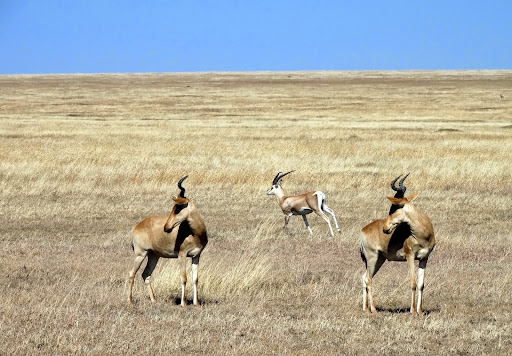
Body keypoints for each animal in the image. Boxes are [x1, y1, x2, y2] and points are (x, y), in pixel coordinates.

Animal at [128, 177, 208, 308]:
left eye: (178, 208)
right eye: (174, 208)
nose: (166, 228)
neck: (194, 233)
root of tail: (136, 227)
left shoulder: (196, 256)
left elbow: (195, 279)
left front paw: (196, 303)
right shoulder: (182, 255)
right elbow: (184, 278)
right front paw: (183, 303)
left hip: (153, 256)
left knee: (146, 274)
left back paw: (154, 300)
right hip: (140, 254)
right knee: (132, 273)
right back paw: (130, 301)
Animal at [360, 182, 436, 316]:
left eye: (394, 208)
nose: (385, 228)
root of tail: (363, 229)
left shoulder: (424, 258)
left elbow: (421, 284)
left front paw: (420, 311)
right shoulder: (410, 256)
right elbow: (413, 282)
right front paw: (413, 311)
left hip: (379, 259)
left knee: (364, 277)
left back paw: (366, 309)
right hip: (372, 257)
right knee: (368, 279)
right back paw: (374, 310)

-=-=-=-=-

Search the entries above for the string "elbow", and report each line where it occurs.

## SOLUTION
left elbow: (195, 279)
right elbow: (184, 278)
left elbow: (421, 284)
right elbow: (413, 282)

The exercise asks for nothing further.